We can hold our heads high. Our leaders are leaving no stone unturned to protect us. British filmmaker Leslee Udwin’s documentary ‘India’s daughter’ has been banned. And why should it not be? It defames the country. It seeks to unearth the ‘truth’…asking searching questions about male attitudes towards women. Of course it is quite possible that in the process of interviewing the accused, some laws may have been broken, which the Home Minister has been at pains to point out. And that needs to be addressed. Because the common man is extremely upset about it - which is evident from the fact that amongst the milling crowds at bus stops, people at corner shops, panelists on TV shows - and even headlines in newspapers - nobody is talking about it. The documentary, among other things, portrays the accused blaming the victim. We need to shelter the public from such ‘honest’ confessions, especially the adult male population that, though it currently doesn’t, will start thinking like the accused if exposed to his views. Who knows what further atrocities women will be subject to as a result of that? And whoever has heard of a debate on an issue of importance doing any good in our society? Whoever has heard of the presentation of a true picture ever leading to catharsis in our society? Whoever has heard of debate and counter-arguments leading to society gaining a clearer understanding about itself? There is no need to waste time on such trifles. In any case, since we know that ours is a rich culture, there is no need for a debate or the presentation of a true picture of what people really think - especially men about women. We know. We know that all our men only possess clean and noble thoughts for women. It is only the rapists who are caught that possess a sick mind. And we know that men have the right to decide….what women should do, what they should wear, where they should go, whom they should talk to or meet, and what they should say or publish. 

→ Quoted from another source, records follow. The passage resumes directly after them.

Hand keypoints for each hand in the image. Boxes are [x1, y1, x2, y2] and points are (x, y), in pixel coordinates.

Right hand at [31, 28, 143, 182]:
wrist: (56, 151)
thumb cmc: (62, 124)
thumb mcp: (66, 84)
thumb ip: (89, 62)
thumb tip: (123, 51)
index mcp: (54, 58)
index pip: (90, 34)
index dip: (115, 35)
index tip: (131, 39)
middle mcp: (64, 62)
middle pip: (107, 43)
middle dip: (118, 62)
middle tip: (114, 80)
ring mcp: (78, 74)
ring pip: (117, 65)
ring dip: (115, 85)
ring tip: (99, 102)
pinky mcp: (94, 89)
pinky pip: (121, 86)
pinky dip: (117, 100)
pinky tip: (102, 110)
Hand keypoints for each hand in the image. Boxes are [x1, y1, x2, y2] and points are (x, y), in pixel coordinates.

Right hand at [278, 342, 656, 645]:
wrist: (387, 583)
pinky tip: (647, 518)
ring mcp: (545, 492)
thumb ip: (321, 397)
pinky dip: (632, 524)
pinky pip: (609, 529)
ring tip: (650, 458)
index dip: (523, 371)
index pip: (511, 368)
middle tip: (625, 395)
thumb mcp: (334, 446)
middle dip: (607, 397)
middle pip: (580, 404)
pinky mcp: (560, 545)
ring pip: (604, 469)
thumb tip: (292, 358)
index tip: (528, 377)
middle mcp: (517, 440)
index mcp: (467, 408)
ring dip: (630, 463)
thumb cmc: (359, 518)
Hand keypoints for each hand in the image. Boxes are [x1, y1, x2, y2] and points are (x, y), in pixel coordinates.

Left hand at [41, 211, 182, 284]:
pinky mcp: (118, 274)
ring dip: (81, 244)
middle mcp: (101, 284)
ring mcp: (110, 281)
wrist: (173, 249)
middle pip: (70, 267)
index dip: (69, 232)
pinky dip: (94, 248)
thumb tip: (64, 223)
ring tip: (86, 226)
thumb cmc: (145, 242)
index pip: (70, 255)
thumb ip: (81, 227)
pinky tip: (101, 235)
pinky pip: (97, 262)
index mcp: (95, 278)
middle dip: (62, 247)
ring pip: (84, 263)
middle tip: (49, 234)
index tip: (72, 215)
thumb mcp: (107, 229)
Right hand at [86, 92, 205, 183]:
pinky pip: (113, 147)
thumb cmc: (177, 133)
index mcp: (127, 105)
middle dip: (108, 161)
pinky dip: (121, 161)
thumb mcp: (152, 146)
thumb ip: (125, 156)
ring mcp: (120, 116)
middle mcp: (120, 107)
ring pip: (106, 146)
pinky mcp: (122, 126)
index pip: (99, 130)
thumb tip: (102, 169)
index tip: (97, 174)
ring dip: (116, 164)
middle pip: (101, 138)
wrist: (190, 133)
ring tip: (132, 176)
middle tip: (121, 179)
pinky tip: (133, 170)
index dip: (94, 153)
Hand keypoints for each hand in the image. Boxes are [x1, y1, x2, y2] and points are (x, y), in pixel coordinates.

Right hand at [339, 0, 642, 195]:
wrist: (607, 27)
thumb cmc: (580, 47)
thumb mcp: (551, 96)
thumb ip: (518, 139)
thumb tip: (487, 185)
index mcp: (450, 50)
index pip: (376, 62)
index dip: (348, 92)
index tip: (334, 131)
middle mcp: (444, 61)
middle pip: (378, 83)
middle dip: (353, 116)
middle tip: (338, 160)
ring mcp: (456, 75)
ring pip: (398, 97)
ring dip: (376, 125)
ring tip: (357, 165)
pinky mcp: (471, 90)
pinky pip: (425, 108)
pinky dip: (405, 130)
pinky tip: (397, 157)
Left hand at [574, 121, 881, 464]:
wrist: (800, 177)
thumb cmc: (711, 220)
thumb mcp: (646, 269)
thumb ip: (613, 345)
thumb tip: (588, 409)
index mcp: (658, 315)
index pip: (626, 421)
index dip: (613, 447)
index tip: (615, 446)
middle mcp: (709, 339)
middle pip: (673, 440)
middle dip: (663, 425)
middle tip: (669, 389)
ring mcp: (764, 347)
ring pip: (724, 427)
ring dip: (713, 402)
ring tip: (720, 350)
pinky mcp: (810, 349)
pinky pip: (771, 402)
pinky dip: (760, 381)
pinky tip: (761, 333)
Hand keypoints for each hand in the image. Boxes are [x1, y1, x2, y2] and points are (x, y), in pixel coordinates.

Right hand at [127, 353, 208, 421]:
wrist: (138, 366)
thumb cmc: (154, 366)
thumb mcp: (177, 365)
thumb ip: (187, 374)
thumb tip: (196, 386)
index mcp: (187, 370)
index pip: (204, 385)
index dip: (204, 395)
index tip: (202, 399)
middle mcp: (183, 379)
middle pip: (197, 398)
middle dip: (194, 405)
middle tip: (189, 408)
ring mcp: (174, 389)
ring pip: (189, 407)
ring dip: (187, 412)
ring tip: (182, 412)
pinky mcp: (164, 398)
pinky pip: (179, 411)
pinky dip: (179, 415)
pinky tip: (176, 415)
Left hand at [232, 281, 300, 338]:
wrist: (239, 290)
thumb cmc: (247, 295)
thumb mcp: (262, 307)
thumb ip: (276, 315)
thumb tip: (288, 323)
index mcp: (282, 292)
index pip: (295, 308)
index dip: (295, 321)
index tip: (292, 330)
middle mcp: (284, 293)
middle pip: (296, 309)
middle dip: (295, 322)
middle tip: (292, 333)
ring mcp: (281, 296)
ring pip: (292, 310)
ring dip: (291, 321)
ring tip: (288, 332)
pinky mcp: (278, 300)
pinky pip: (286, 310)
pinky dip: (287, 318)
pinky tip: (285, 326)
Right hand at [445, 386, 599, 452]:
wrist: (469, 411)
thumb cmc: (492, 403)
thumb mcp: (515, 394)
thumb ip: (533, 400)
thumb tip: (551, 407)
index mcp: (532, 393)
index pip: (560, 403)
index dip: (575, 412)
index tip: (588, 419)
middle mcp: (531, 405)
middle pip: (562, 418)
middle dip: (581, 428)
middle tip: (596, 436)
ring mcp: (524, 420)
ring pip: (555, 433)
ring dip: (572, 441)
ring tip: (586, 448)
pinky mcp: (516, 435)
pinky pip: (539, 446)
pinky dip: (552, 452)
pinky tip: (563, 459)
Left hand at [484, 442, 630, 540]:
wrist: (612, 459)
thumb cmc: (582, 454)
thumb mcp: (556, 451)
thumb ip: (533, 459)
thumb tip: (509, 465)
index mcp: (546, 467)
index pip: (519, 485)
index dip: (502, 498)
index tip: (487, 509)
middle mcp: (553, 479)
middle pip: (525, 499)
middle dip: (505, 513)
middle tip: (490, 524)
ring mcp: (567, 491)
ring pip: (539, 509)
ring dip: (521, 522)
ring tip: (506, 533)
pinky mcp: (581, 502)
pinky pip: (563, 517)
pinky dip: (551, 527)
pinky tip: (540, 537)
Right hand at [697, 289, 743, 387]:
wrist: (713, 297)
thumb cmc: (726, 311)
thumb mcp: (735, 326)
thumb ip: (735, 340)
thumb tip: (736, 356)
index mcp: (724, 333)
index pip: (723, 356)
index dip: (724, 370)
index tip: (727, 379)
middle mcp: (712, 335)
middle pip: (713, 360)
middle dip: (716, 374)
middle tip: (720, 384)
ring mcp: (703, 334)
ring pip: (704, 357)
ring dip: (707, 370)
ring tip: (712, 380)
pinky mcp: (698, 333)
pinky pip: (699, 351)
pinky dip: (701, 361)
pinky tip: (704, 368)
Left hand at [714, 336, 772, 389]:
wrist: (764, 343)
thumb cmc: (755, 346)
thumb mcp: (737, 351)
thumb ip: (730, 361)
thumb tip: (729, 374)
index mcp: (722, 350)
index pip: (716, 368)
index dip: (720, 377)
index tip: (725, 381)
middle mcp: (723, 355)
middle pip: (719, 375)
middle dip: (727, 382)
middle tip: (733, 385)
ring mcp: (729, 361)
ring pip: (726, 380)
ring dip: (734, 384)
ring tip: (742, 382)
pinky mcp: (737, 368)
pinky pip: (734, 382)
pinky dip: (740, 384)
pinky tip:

Our political leaders most definitely need to get into the act – though they rarely need any excuse for that. We should be happy that our leaders do not undertake half-measures. They address such issues whole-heartedly. They will make sure that defamation is now never able to raise its ugly head in any sphere. Political leaders have prevailed upon the Board of Control for Cricket in India to use its clout to treat all games where the Indian team loses, as not having been played - with retrospective effect. Every person who does not wear ‘foreign’ clothes or does not talk in a western language will henceforth be removed to an area especially reserved for such ‘misfits’. After all, if an overseas visitor were to interact with such a person and see India’s ‘reality’, would it not create a poor impression - which is tantamount to defamation? Many other measures have been prescribed. But nothing is foolproof. To cover that eventuality, legislation has been enacted requiring citizens, in the manner of Mahatma Gandhi’s three monkeys, to ‘hear no evil, speak no evil, see no evil’. In simple terms, bury your head in the sand and pretend that all is well. In the interest of transparency and openness and in order to protect against defamation, there will be a clamp down on all divergent views, particularly ones that call upon men to introspect about their attitude towards women. We now know that the country’s defamation can only happen when a foreigner is involved. An Indian can, at best, cause regional defamation, State-level defamation or religious defamation. But defaming the whole country? No, an Indian can never hope to rise to that level. However, there is something to be said for the irresponsible actions of foreigners. Only a foreigner can unite the country across region, State, caste, creed and religion.